Similarly, the <table> containing '.....' is nested within a <table> which is further nested within the root <table> tag. Hence, it's said to be nested at level two.
Now let's try to graphically represent this information using a tree (or a forest really..) hierarchically :

Representing the example HTML using a tree.
As actually used in our program. (The gray cluster is actually the double linked list)
DOT Source

Representation of the example HTML using the conventional tree.
A directed graph has been used.
DOT Source

Both the graphs represent the same information.
The number of dots in the nodes correspond directly to that of the text, whereas the numbers in brackets correspond to the offsets of the opening tags (i.e. the <table> tag) in the text. The gray cluster denotes the tag set which are at the same nesting level. Those of you who know about trees, will like to note that each double linked list represent the siblings under each group.
So, just by looking at the graph, we can immediately make out the layout of the tags.
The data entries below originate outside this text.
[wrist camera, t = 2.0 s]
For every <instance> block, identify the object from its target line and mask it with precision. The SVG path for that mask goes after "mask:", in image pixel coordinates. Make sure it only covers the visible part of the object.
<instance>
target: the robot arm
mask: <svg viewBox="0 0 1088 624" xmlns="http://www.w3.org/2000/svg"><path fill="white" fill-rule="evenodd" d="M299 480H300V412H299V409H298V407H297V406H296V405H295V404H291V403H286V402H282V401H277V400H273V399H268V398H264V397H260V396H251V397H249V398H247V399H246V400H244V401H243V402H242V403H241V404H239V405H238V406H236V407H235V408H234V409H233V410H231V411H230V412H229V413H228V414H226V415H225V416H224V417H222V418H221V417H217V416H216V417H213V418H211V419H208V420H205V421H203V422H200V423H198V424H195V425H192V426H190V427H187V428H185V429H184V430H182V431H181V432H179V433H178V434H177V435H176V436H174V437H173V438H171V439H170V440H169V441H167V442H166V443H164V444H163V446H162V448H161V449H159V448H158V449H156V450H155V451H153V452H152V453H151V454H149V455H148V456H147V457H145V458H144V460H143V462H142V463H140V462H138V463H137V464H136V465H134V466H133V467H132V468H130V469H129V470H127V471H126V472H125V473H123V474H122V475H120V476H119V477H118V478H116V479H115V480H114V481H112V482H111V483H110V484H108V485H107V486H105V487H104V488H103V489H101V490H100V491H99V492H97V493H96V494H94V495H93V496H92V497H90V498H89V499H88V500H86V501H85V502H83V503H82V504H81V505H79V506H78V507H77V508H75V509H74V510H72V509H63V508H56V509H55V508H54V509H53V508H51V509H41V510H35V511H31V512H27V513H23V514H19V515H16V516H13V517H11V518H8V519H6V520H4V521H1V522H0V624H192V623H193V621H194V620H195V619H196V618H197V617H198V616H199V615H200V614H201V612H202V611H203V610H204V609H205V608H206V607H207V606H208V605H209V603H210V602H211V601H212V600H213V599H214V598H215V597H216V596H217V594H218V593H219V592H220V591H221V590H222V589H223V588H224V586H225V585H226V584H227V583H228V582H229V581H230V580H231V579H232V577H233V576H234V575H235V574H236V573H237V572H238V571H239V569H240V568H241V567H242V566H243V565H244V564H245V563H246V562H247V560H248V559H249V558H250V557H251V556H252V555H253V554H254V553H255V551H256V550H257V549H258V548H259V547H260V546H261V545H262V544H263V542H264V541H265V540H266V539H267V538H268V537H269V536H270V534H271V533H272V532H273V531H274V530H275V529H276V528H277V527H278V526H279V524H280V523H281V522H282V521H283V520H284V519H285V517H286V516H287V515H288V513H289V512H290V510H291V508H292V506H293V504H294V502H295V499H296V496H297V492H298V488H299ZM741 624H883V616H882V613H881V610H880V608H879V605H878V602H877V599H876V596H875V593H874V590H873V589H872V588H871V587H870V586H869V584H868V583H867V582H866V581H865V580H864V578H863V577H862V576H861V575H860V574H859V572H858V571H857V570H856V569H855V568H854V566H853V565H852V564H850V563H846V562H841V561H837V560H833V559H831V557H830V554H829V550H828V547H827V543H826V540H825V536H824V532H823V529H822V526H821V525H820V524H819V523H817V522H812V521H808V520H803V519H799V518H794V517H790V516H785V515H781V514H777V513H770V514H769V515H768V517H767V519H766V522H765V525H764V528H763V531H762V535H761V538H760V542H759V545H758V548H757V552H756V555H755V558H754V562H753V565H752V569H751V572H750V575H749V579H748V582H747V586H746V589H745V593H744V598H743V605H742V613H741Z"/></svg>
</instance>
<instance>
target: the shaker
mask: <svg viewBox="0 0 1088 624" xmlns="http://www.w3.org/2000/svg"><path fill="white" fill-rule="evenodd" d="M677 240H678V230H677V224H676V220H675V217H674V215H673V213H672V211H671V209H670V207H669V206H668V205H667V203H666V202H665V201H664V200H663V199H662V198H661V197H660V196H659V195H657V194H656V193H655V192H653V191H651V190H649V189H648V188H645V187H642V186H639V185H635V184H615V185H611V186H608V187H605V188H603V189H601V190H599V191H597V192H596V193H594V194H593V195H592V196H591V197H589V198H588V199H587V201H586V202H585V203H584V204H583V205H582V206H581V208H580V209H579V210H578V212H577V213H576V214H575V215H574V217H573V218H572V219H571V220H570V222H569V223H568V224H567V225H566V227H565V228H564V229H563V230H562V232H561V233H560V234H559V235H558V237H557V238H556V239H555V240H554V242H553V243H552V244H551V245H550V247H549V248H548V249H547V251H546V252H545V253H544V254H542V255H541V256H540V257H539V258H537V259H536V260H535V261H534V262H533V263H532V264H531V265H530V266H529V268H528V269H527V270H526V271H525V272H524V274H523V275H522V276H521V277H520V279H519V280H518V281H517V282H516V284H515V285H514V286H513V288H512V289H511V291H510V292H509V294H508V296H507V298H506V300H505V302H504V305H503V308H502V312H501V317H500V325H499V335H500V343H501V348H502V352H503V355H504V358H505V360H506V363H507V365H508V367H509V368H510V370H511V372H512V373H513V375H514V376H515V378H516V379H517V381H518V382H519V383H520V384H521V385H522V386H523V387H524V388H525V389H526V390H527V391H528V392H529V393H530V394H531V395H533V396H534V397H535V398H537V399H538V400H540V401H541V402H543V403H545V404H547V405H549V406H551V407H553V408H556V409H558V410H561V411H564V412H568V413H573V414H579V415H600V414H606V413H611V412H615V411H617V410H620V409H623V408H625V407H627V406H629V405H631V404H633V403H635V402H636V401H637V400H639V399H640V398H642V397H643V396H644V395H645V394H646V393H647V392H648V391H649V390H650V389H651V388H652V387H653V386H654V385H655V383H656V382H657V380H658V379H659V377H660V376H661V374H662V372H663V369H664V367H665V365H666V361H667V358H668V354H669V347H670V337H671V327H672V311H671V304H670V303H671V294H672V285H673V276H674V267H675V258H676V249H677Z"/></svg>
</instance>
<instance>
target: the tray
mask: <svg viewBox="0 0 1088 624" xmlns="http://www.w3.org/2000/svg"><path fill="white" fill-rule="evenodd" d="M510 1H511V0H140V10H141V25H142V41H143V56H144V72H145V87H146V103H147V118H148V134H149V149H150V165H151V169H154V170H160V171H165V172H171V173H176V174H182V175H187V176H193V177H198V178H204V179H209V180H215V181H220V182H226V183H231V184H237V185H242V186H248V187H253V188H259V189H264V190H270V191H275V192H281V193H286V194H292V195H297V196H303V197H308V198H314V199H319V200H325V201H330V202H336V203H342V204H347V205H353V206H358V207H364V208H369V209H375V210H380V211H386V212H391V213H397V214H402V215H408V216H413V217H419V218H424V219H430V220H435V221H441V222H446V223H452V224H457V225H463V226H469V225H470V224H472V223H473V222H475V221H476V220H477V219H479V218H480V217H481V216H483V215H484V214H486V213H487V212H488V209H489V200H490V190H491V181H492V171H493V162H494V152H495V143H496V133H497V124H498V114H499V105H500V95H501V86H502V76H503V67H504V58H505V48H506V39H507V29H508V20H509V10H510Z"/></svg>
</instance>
We can at once infer that :
- The root node is the tag which contains a single dot, and starts at offset 0.
- There are 3 tags nested directly under it (and hence those tags are at nesting level 1)
- .. and one of the above three (i.e. the tag at offset 111) further contains a tag, nested within it, which starts at 122.
Similarly, using such a data structure will help writing code which can easily infer this data by itself - just by looking at itself !

Next, we come to the issue of aggregating data which will allow us to gauge the nesting level of each tag, and how to determine which closing tag couples with which opening tag. I mean, we just cannot take any opening tag and couple it with the closing tag which comes next !

This is where a stack like data type comes handy.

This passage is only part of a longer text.